Credit Risk Probability Model

Executive Summary

This project delivers an end-to-end credit scoring system for Bati Bank’s Buy-Now-Pay-Later (BNPL) program in partnership with an eCommerce platform. It transforms transactional behavior data into risk signals using interpretable and auditable machine learning models in compliance with Basel II. The solution includes feature engineering, proxy target creation, model training and evaluation, deployment via FastAPI, and automated CI/CD using GitHub Actions and Docker.

1. Business Problem

Bati Bank aims to launch a BNPL offering via an eCommerce platform. To minimize credit risk and comply with Basel II regulations, a credit scoring model must be developed to assess customer risk based on behavioral transaction data, despite the absence of traditional credit history or default labels.

2. Credit Scoring Business Understanding

2.1 Basel II and Interpretability

Basel II requires banks to use risk-sensitive capital measurement systems. This favors interpretable, auditable, and validated models. Techniques such as Logistic Regression with Weight of Evidence (WoE) are preferred due to their transparency and ease of communication with regulators.

2.2 Proxy Variables in Place of Defaults

In the absence of true default labels, proxy variables (e.g., RFM behavioral segments) are necessary for supervised learning. However, they carry risks:

Label Risk: Poor proxies lead to misleading predictions.
Bias Risk: Behavioral proxies may encode socio-economic or demographic bias.
Regulatory Risk: Decisions based on proxies must be well-documented and justified.

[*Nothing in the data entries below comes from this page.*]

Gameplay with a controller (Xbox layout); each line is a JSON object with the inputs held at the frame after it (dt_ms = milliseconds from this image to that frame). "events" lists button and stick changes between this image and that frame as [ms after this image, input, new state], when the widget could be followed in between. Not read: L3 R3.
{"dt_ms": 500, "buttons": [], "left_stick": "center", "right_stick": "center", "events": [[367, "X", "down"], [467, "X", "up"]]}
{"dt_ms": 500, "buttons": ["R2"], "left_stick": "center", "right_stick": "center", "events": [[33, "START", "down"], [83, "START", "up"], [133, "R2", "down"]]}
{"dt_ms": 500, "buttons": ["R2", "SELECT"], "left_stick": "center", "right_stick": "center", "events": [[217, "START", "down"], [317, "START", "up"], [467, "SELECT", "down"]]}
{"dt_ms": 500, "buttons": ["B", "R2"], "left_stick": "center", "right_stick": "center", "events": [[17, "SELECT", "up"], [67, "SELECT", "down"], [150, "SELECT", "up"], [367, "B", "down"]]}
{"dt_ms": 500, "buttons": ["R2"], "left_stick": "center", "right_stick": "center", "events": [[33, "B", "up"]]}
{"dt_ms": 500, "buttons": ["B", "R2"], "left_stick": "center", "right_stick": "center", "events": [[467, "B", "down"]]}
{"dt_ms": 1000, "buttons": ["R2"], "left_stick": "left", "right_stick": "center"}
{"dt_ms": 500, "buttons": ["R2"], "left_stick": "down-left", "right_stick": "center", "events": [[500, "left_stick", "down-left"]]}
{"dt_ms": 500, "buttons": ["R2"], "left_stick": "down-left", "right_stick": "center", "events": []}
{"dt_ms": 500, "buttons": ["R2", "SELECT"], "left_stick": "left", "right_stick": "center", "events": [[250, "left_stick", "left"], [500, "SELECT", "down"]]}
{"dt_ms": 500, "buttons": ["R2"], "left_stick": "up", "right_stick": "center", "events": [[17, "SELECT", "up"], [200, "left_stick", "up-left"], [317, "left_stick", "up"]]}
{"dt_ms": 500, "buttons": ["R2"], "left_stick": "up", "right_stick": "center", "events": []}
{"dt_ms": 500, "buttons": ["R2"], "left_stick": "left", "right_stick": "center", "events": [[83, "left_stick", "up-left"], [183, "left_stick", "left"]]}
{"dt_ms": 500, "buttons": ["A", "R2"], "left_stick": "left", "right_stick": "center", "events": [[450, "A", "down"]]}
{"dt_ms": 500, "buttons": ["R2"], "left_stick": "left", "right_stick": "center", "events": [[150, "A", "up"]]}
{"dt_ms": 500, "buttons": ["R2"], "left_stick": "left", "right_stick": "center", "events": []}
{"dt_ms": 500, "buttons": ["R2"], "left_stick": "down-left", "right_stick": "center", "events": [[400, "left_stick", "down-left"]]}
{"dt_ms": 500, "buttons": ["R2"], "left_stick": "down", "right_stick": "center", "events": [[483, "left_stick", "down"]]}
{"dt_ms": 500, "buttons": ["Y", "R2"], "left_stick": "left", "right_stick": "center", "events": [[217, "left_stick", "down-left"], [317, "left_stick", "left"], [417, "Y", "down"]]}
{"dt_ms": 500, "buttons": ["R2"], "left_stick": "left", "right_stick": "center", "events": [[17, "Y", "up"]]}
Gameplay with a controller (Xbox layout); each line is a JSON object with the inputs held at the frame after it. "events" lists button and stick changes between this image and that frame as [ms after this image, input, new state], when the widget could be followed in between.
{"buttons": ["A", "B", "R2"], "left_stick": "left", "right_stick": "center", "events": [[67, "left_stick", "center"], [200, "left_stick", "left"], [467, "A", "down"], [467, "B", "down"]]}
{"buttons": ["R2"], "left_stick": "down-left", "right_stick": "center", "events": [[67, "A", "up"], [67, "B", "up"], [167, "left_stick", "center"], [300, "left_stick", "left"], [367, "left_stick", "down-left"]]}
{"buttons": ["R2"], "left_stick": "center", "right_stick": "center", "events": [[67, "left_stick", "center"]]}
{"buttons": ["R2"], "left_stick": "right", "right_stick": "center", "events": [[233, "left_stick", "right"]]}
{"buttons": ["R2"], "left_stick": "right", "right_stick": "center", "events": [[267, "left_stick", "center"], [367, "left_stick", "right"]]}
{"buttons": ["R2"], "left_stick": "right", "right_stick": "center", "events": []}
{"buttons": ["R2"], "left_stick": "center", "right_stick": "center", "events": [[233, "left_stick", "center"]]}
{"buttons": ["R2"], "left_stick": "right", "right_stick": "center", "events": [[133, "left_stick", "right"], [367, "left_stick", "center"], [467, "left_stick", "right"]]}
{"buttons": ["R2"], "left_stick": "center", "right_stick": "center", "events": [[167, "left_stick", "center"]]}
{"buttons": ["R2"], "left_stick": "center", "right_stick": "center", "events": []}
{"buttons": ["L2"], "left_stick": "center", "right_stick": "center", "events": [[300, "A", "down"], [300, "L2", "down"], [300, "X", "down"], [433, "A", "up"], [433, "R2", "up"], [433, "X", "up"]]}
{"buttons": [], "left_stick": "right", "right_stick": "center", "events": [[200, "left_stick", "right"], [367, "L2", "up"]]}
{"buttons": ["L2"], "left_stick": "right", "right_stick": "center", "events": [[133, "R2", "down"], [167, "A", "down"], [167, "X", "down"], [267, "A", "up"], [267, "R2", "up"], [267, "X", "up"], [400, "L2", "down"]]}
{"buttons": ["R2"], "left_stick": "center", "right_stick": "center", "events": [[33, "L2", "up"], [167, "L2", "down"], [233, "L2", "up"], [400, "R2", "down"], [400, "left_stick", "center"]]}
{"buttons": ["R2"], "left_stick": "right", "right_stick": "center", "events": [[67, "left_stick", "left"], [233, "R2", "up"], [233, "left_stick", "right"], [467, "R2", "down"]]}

2.3 Simple vs. Complex Models

Feature	Simple Model (LogReg + WoE)	Complex Model (e.g., XGBoost)
Interpretability	✅ High	❌ Low (needs SHAP/LIME)
Regulatory Acceptance	✅ Preferred	⚠ Requires explainability
Accuracy	⚠ Moderate	✅ High
Deployment Simplicity	✅ Easy	⚠ More involved

We prioritize interpretability and use complex models only when explanations (e.g., SHAP) are provided.

3. Data Overview

3.1 Project Structure

Copy credit-risk-model/ ├── .github/workflows/ci.yml # CI/CD configuration ├── data/ # Data storage (add to .gitignore) │ ├── raw/ # Raw data │ └── processed/ # Processed data for training ├── notebooks/ # Jupyter notebooks for analysis │ └── task 1 and 2 # Exploratory data analysis └── load_EDA.ipynb
└── task 3 # Feauture engineering └── feature-engineering.ipynb
└── task 4 # RFMmetrics └── RFMmetrics.pynb
└── task 5 # Modeling └── modeling.ipynb
├── src/ # Source code │ ├── init.py ├── load.py ├── RFMmetrics.py.py ├── saveFile.py.py ├── visualization.py │ ├── PreProcessing.py # Feature engineering script │ ├── train.py # Model training script │ ├── predict.py # Inference script │ └── api/ │ ├── main.py # FastAPI application │ └── pydantic_models.py # Pydantic models for API ├── tests/ # Unit tests │ └── test_api.py ├── Dockerfile # Docker configuration ├── docker-compose.yml # Docker Compose configuration ├── requirements.txt # Project dependencies ├── .gitignore # Git ignore file └── README.md # Project documentation └── LICENSE # Project license └── register.py # register

3.1 Data Overview

Column	Description
TransactionId	Unique transaction identifier
AccountId	Unique customer identifier
CustomerId	Shared ID for customer
Amount / Value	Transaction value (debit/credit)
ChannelId	Platform used (web, Android, iOS)
ProductCategory	Grouped product type
FraudResult	Fraud label (1: fraud, 0: normal)
...	Other behavioral and demographic features

Additional engineered features include RFM metrics and time-based aggregates.

4. Feature Engineering

We applied the following techniques:

Aggregate Features:
- Total transaction count
- Total/avg/std of transaction values
- Transaction recency metrics
Extracted Features:
- Hour, day, month of transaction
- Transaction patterns across time
Encoding:
- One-Hot Encoding for nominal features
- WoE encoding for regulatory explainability
Handling Missing Values:
- Imputation with median/most frequent
- Removal when necessary
Scaling:
- StandardScaler for numerical inputs

5. Proxy Target Variable

Since no "default" column exists:

RFM Metrics were calculated per customer
K-Means Clustering (k=3) was applied on scaled RFM values
The least engaged cluster (low frequency & monetary value) was labeled as is_high_risk = 1
All other clusters were labeled 0

This binary proxy was added back to the dataset for supervised learning.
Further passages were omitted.